The first pots of coffee and tea would then start to arrive, as the tyro-pyschotherapist and the ethno-botanist unrolled yoga mats and made their salutes to the sun. Then like a gradually ripening harmony of characters our hosts would appear, Madame with her soignée off-the-shoulder French elegance (and supremely well-travelled throughout North and West Africa) offset by a tall Don Otavio-type from Mexico (his eyes either asleep or madly alive) who would oversee the arrival of breakfast proper and greet their guests. Each morning the conversation was inimitable and eclectic, as different elements of the group took turns to lie late in bed. I was now addicted to the group dynamics and hardly dared leave the table except for a quick change of kaftans. Looking back over my diary to recall the details from one gloriously long morning, I see the habitual conversational themes of sibling rivalry, foreign policy, books and the sexual gossip of our mutual friends interwoven with investigations into the identity of the world’s sacred trees, Isis’s missing thirteenth (his cock was swallowed by a perch), the beehive hermit domes common to both Near Eastern and Celtic monasticsm and the stylistic links between Pharaonic tomb shrines and the Ark of the Covenant.

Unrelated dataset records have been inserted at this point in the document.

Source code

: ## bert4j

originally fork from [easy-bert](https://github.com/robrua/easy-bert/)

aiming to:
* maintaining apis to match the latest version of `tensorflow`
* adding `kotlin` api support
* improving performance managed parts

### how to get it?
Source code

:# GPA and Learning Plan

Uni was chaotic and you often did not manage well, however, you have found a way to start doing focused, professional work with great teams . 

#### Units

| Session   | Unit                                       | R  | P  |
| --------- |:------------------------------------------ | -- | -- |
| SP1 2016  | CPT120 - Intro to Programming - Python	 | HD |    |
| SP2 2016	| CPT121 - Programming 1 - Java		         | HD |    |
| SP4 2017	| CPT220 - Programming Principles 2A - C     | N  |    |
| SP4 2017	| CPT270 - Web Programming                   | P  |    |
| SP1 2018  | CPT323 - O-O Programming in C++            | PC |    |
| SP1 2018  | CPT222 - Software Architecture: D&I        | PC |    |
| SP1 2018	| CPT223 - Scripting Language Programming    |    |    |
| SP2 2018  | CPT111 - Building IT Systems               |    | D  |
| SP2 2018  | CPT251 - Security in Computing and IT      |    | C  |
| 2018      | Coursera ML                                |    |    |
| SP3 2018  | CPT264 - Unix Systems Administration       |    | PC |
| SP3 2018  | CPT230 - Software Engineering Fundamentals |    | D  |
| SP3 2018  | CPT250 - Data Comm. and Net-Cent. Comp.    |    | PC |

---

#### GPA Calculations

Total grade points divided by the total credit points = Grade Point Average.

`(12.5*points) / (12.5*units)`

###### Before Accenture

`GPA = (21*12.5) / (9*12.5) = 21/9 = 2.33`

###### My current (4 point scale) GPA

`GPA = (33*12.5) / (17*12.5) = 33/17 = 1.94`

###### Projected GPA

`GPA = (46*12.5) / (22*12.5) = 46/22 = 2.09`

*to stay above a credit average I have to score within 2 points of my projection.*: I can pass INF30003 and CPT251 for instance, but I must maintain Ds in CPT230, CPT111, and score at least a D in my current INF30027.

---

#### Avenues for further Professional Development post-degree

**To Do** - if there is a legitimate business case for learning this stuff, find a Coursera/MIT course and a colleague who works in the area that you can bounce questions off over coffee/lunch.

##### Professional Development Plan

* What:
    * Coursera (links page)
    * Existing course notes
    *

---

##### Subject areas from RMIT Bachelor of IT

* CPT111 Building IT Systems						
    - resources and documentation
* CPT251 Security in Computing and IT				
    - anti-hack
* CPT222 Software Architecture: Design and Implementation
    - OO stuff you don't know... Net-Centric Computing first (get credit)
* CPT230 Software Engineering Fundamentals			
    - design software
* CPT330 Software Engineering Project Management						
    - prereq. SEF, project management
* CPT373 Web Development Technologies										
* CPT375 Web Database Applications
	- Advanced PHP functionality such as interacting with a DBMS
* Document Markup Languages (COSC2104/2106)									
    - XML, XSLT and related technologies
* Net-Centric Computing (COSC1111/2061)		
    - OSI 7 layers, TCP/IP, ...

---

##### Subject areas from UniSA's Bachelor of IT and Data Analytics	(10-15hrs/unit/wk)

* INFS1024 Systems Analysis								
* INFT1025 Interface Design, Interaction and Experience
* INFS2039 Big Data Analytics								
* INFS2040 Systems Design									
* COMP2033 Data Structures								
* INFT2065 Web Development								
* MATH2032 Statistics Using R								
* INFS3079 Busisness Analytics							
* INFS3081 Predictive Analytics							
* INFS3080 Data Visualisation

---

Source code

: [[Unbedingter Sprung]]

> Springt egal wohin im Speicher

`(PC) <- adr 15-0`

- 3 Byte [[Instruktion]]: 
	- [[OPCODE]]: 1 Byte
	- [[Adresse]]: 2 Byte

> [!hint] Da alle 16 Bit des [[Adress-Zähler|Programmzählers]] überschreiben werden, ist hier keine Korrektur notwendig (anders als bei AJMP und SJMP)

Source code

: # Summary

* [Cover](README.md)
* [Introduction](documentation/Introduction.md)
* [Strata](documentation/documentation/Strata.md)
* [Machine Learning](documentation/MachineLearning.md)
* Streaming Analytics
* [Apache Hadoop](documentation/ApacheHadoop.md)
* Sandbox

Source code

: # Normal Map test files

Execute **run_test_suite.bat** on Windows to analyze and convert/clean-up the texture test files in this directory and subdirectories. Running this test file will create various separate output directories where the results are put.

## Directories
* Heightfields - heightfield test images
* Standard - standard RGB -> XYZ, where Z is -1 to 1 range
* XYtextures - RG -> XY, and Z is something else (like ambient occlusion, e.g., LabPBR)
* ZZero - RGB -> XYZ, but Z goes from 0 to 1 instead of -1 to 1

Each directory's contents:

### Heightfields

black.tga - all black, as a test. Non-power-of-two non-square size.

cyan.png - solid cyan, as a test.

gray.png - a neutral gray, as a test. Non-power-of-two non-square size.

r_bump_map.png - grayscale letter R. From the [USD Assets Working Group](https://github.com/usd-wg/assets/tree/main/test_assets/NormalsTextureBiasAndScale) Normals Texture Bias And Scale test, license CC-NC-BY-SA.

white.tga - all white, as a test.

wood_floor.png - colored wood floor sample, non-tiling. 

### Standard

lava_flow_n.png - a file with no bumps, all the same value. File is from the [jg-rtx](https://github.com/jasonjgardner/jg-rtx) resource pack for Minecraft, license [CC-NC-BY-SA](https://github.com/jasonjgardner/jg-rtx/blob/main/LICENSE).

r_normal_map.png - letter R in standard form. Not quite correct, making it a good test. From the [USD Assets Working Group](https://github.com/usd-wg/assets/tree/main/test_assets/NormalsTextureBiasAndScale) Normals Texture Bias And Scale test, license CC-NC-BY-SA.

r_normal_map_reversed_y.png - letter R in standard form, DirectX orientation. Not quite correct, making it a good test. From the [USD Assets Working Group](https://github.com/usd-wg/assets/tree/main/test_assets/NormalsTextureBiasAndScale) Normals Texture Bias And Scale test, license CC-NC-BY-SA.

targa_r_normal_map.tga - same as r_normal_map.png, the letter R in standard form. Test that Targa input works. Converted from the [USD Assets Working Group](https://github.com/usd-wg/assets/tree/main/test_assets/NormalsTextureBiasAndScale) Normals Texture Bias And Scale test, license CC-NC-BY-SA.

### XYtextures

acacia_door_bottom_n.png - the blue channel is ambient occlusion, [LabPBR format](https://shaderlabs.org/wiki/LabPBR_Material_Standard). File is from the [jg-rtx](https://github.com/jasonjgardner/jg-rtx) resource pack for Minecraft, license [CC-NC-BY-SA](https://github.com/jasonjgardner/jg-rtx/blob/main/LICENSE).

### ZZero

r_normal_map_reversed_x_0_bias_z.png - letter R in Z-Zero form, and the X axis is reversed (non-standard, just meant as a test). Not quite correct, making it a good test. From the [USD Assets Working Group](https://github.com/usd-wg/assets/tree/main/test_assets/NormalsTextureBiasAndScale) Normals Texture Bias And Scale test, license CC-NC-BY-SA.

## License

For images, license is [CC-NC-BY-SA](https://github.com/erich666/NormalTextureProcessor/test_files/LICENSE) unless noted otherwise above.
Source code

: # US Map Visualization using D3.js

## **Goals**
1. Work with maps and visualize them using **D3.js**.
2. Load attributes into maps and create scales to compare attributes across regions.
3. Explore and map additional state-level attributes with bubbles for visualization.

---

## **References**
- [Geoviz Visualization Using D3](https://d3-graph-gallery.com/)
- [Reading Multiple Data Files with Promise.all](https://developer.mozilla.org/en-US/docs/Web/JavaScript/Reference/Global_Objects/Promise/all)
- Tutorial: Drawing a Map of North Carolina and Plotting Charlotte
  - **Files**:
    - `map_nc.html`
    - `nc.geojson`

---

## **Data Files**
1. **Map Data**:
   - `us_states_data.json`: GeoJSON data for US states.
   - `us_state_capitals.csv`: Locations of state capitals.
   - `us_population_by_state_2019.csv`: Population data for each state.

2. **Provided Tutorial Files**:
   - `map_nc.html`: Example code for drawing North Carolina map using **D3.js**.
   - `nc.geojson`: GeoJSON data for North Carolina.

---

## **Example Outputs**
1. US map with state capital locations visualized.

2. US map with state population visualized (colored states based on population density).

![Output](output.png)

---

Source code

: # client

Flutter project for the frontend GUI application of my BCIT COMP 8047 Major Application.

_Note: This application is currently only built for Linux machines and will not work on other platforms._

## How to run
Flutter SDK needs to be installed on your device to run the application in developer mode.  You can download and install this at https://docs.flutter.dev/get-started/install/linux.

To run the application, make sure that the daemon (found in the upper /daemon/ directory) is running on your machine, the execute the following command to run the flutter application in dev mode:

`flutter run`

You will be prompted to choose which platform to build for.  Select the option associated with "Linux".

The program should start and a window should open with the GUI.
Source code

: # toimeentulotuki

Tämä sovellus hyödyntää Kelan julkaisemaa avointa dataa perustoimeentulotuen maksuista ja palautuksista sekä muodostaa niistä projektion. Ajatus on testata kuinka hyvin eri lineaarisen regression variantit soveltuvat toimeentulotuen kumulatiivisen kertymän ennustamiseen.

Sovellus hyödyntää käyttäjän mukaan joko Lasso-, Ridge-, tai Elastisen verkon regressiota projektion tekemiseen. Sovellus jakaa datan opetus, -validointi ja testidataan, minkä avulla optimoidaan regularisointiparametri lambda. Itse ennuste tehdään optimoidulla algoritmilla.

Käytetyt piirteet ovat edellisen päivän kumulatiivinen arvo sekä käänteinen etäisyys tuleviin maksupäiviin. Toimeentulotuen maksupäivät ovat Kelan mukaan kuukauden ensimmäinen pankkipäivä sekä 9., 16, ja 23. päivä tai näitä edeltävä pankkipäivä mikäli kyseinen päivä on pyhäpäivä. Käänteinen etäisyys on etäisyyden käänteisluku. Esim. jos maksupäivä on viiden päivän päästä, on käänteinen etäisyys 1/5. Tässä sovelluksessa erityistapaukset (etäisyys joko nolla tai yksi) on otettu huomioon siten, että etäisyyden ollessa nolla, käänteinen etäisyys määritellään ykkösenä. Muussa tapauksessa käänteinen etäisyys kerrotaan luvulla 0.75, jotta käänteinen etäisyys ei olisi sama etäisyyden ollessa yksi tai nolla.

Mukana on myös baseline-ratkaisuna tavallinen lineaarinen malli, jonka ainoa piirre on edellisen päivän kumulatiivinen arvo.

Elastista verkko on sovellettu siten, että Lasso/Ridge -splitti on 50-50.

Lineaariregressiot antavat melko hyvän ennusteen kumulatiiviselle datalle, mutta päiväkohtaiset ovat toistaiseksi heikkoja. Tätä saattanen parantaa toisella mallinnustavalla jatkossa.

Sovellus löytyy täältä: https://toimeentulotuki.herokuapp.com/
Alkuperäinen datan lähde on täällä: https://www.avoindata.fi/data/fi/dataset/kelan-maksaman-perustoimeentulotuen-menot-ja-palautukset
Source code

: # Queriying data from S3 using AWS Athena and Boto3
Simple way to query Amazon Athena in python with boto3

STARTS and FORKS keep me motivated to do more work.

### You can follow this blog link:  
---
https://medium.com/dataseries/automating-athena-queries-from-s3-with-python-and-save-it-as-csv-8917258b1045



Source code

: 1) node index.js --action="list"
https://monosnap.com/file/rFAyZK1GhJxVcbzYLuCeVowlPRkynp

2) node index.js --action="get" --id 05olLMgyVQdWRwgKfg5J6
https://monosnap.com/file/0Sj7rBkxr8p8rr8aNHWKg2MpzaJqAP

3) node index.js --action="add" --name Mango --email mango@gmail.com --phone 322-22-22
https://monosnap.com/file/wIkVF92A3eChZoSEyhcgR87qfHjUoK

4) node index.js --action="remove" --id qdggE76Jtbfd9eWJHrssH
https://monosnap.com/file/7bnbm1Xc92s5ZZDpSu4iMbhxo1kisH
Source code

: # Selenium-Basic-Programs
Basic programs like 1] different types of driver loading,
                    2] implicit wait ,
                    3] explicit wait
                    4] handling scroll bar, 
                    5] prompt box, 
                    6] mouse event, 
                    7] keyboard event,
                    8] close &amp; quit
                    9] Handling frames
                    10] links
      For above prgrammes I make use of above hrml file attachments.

Ignoring any advice to the contrary we swam twice a day in the fast flowing waters of the Nile, drifting down from upstream banks to grab hold of a boom attached to the side of our boat. To protect ourselves against stomach upset we drank several rounds of Tom Collins (made with fresh Egyptian limes and small, sharp local lemons) at dusk while our host read from the diaries of Florence Nightingale and Gustave Flaubert when they had also been afloat on the Nile. Beware Egyptian wine, we sent the first half dozen bottles back as corcked before we realised it is meant to taste that way. Only then were the row of four chandeliers, rescued from a junk shop in Alexandria, illuminated to reveal the waiting dinner.

Every evening when we moored, the captain would have a water-pipe lit for himself on the shore and he would puff away while admiring his craft. He was the captain of a dahabiya, in Arabic literally the ‘golden one’. No one who has ever sailed on one need ask why.